对了,七一年我在山西,听说当时铁路同蒲线上有个飞贼,惊动了公安部,在九大铁路干线都布了警力,最后枪毙了,心里真就咯噔一下。后来辗转打听到是个叫宋连萍的女人,年纪也不对,才放了点心。只是要想联系上他真就没可能了,我那时候用的是假名,他也是。
愿言怀人,舟车靡从
快十年前的事了,长话短说。
我那时候还在南方当兵。你二位老哥应该能知道,那会咱们还没跟越南正式开战,但部队已经驻扎在边境上了,离边防线不远。大伙都知道要打仗了,士气很足。
那应该是我们刚到边境的一个下午,忙着修营房、建工事的时候。我当时刚提上班长,正带着新兵在山上割芭茅草——忘说了,当时为了隐蔽,临时营房都是拿草、芭蕉叶和防雨布盖顶的,班副跑过来说:“班长,有当地老乡找。”
我循声望过去,就见一个傣家打扮、背着背篓的年轻女人也向这边看过来,旁边还跟着个十来岁的男娃娃。我问:“啥子事情?”
班副跟我老家离得近,我江津的他永川的,关系铁得很。他搔搔脑袋说:“晓不得,像是要送东西给我们。”
越南人跟老美打了那么些年仗,狡猾得很,手段也残忍得很,边境一带的老乡都被他们扰得不敢回家。我们的队伍到了,老乡们特别高兴。但部队是有纪律的,按毛主席的话说“不能拿群众一针一线”,我就走过去跟那个女的用普通话慢慢地说:“普哨(傣话姑娘的意思),解放军不收老乡的东西,你拿回去吧。”

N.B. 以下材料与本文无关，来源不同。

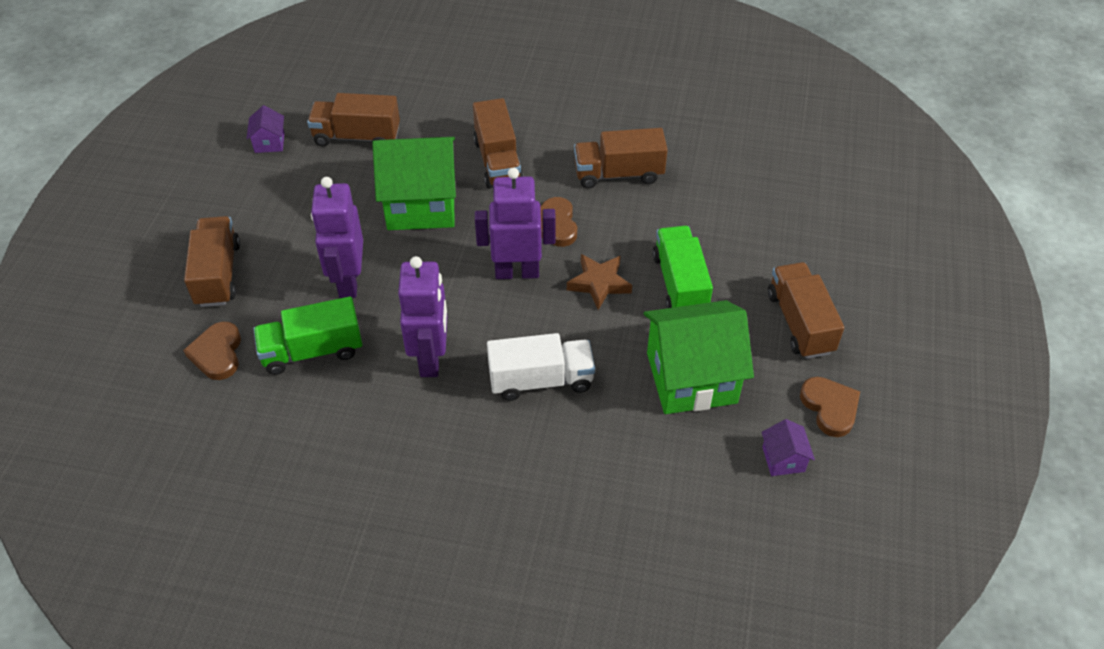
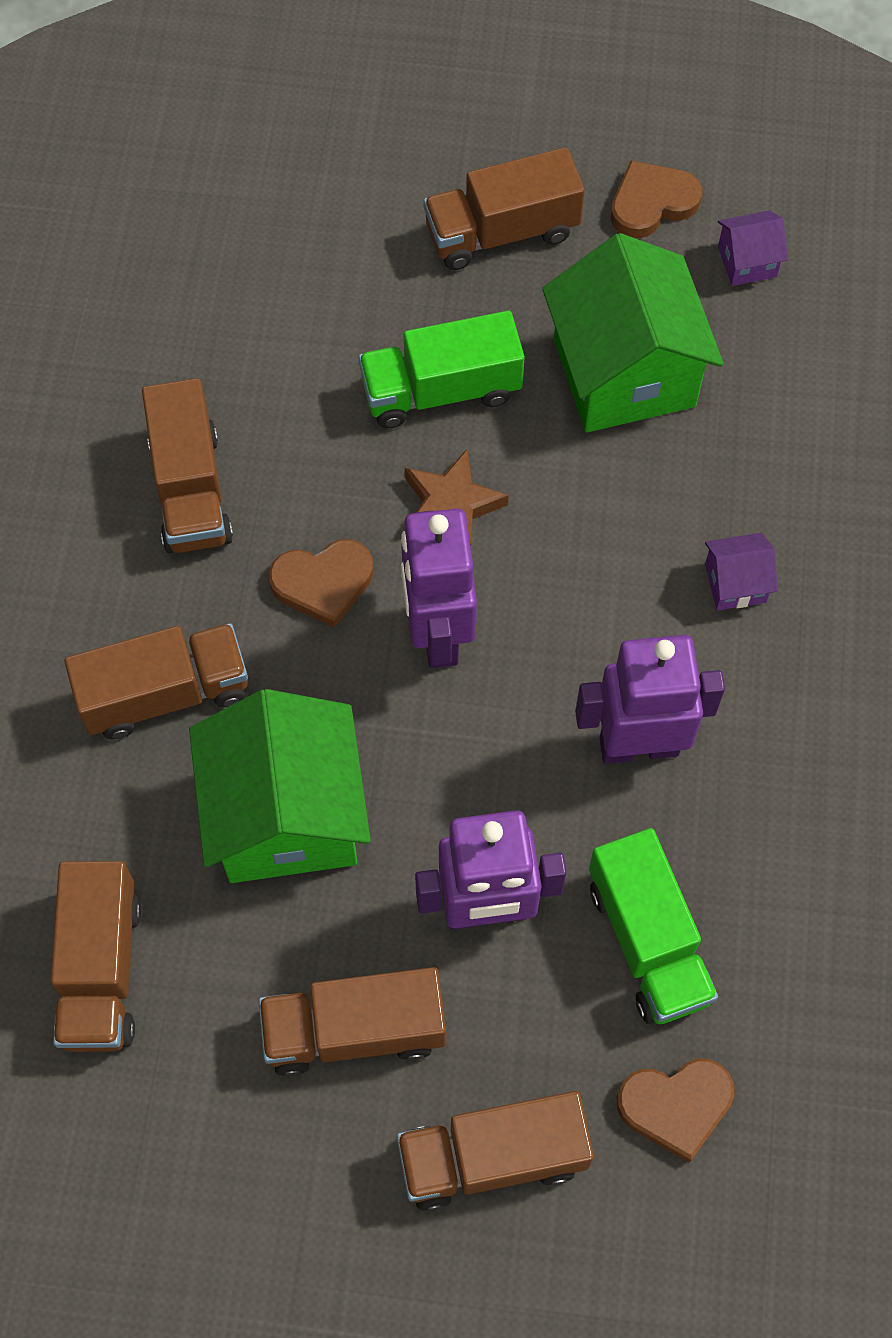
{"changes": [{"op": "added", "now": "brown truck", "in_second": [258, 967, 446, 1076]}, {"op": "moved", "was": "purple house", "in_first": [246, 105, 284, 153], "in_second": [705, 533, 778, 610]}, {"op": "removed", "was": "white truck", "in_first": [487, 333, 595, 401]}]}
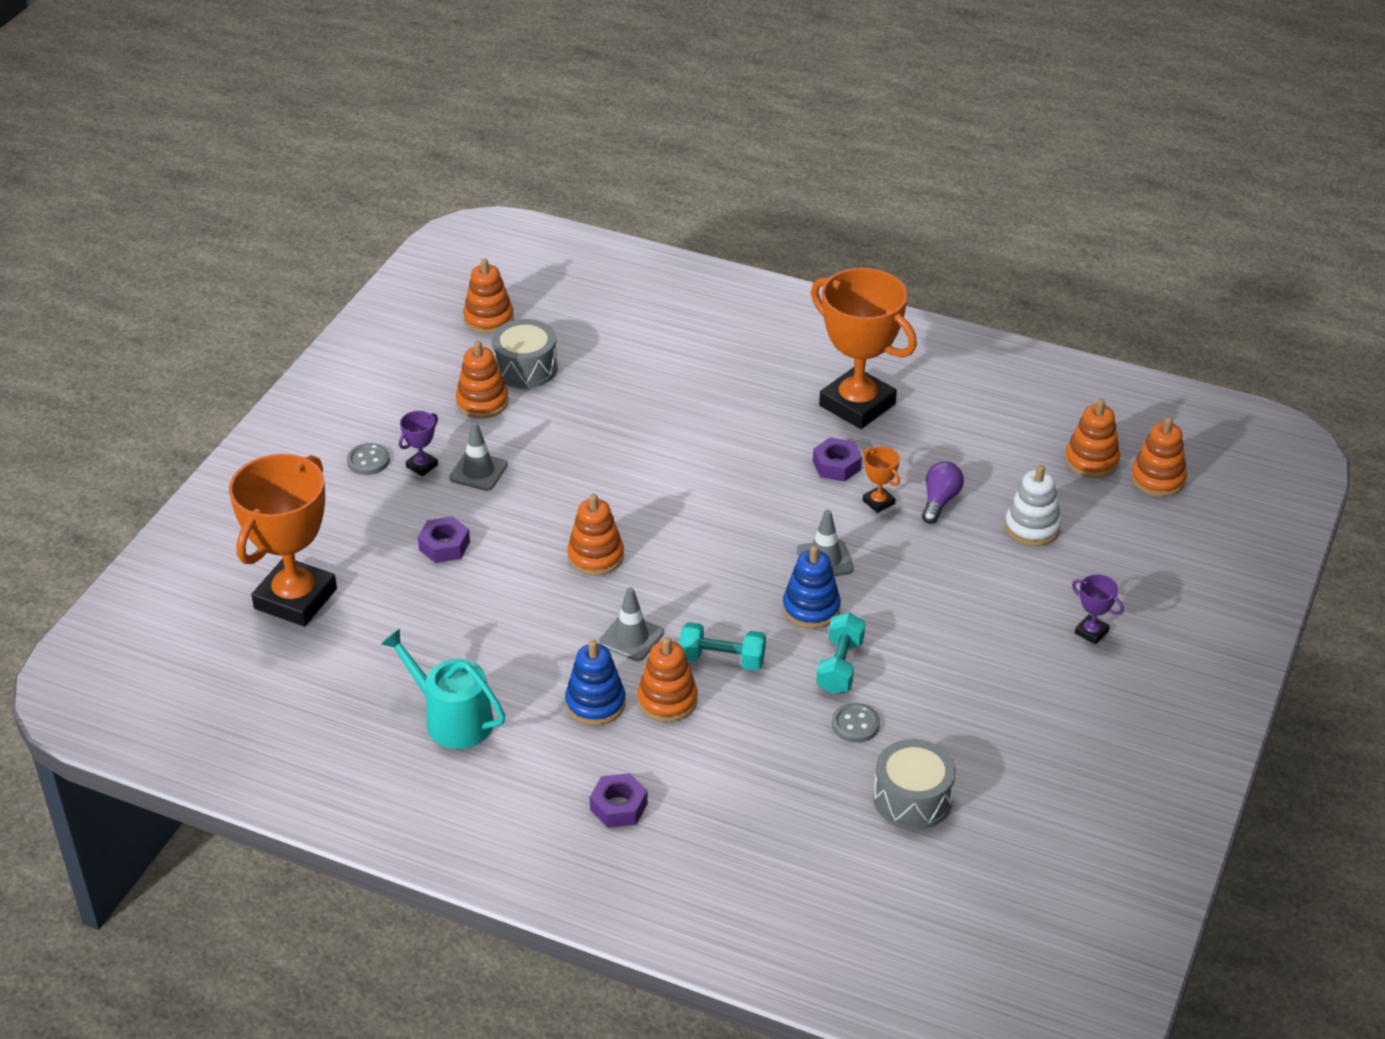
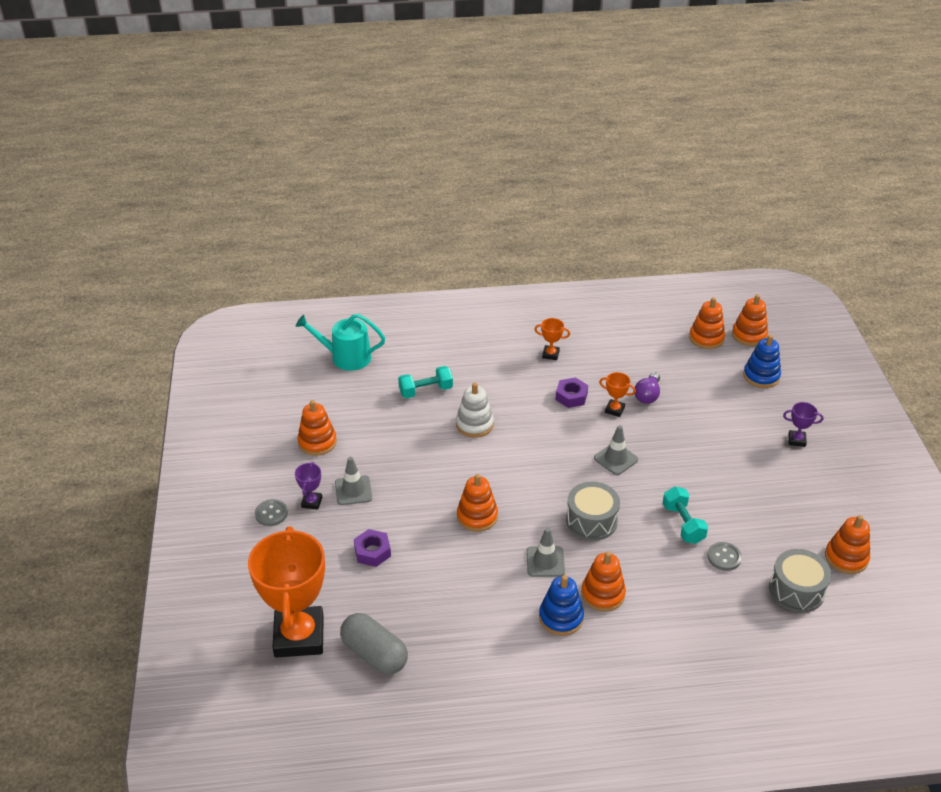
{"changes": [{"op": "moved", "was": "turquoise watering can", "in_first": [381, 629, 505, 749], "in_second": [296, 314, 385, 371]}, {"op": "added", "now": "grey capsule", "in_second": [340, 613, 408, 675]}, {"op": "moved", "was": "turquoise dumbbell", "in_first": [679, 622, 766, 671], "in_second": [398, 366, 453, 399]}, {"op": "moved", "was": "white stacking toy", "in_first": [1005, 465, 1062, 546], "in_second": [456, 383, 494, 438]}, {"op": "resized", "was": "orange trophy", "in_first": [811, 268, 917, 429], "in_second": [534, 318, 570, 360], "ratio": 0.4}, {"op": "moved", "was": "grey drum", "in_first": [491, 319, 558, 388], "in_second": [566, 482, 620, 541]}, {"op": "turned", "was": "purple light bulb", "in_first": [922, 462, 964, 524], "in_second": [635, 372, 660, 404], "clockwise": -150}, {"op": "moved", "was": "blue stacking toy", "in_first": [783, 545, 841, 629], "in_second": [743, 335, 781, 388]}, {"op": "moved", "was": "orange stacking toy", "in_first": [463, 258, 514, 334], "in_second": [825, 515, 870, 574]}, {"op": "removed", "was": "purple nut", "in_first": [590, 773, 648, 828]}]}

(胖子插话问:“傣族女的都特漂亮吧?跟那个……杨丽坤似的?”)
哦,那姑娘也没有好漂亮,黑黑的,眼睛大大的,身段倒很苗条,穿着家织的筒裙。我说的话她像是听不懂,只拿眼睛把我望到,我那会才二十出头,也挺不好意思的,就又用夹生的云南腔调问:“我呢话你格听懂?”
她就给我看背篓,里面装的有草把拴起的鸡蛋,还有他们傣族人欢喜吃的牛干巴,比划说是送给我们吃的。我和班副一合计,老乡凑这些也不容易,就说带她去炊事班吧,我们按价给钱把她。
然后我和班副带着这两人往山下走,别人还留在山上继续割草。云南的地都是红土,又多雨,山路滑溜溜的不好走,树林又密不通风,走着走着我就觉得有啥子不对劲的地方。那女的一手拽在背篓系带上,我一看她那虎口上的茧子,登时一个激灵。
那是握枪的手啊。
你哥子要问,啷个晓得那不是摸锄头把磨的?我也在田里做过活路,晓得不是一回事。再说了,看她背得像是挺使力,可一背篓鸡蛋有好沉?你们晓得,当时越南是全民皆兵的。我也不管了,冷不防大吼一声:“诺松空叶!”(越南话:缴枪不杀)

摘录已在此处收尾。